Senghor et la politique de la ville interdite
Au moment de l’indépendance, les politiques de la ville de Dakar ont toujours conservé les mêmes perspectives inégalitaires mais cette fois par une politique de darwinisme social. L’ancienne capitale de l’AOF illustre parfaitement le lieu où le pouvoir s’affirme et s’exerce sous la forme la plus subtile et parfois la plus crue. Les fous, les lépreux, les colporteurs et les hordes de villageois fuyant la misère des campagnes firent les frais de la stigmatisation. Senghor fut le premier à parler d’encombrement humain dans Dakar lors d’un congrès de son parti. Un arrêté de 1972 portant création d'un Comité national de lutte contre l'envahissement de Dakar par les colporteurs, lépreux et aliénés. Le terme "d'encombrement humain" est par la suite très vite officialisé lors d'un Conseil National du parti de Senghor, l'Union progressiste sénégalaise. Ce terme traduit à lui tout seul la manière dont se fait la gestion de l'espace urbain par la puissance publique. Elle a donné lieu à une politique répressive des comportements sociaux tels que le vagabondage, la mendicité et les petits métiers de rue qui furent transformés en "délits" et justifièrent des mesures à l’égard notamment des lépreux et des malades mentaux. Dans les discours officiels, les termes de bidonvilles comme une pathologie urbaine sont utilisés pour désigner les quartiers comme Fass Paillottes. Cette ville proche de Dakar fera l’objet de multiples incendies dont certaines jugées suspectes. La politique d’« haussmanisation » de Dakar n’a finalement pas épargné Fass qui fut transformé en HLM. Ces dernières années, Dakar est devenue une ville monstrueuse, sans âme où le béton et la pollution continuent de disputer droit de cité dans un espaces urbain aride et insalubre où les marchands de sommeil et trafiquants de tout genre impriment leur vision du monde.

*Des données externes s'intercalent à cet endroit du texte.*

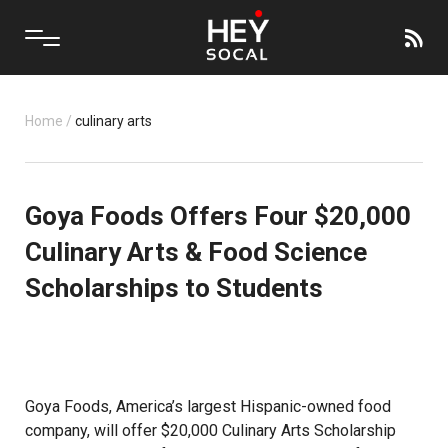
Home
/
culinary arts
Goya Foods Offers Four $20,000
Culinary Arts & Food Science
Scholarships to Students
Goya Foods, America’s largest Hispanic-owned food
company, will offer $20,000 Culinary Arts Scholarship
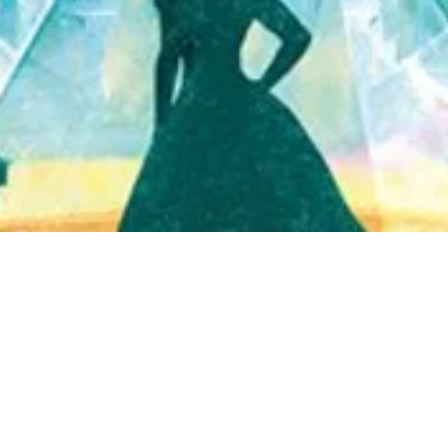
Quick View
Shop Bookstore
Socials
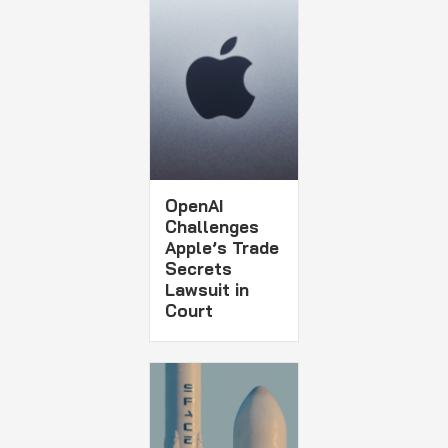
OpenAI
Challenges
Apple’s Trade
Secrets
Lawsuit in
Court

Face à ces visions d’horreur, les ministères de l’urbanisme et de la culture du Sénégal ont le devoir de concevoir des politiques d’aménagement de l’espace public porteuses de sens. Par une stratégie d’inscription spatiale et paysagère de la mémoire dans la construction de l’identité nationale. Cela passe par la mise en cohérence de l’espace et la protection des lieux de mémoire de sorte que les habitants puissent se réapproprier leur ville, raconter son histoire et la transmettre à leurs enfants. Peut-être que la mairie de Dakar devrait songer à produire un dictionnaire des lieux de mémoire de la ville avant que le vacarme des pelleteuses n’impose le triste silence des ruines.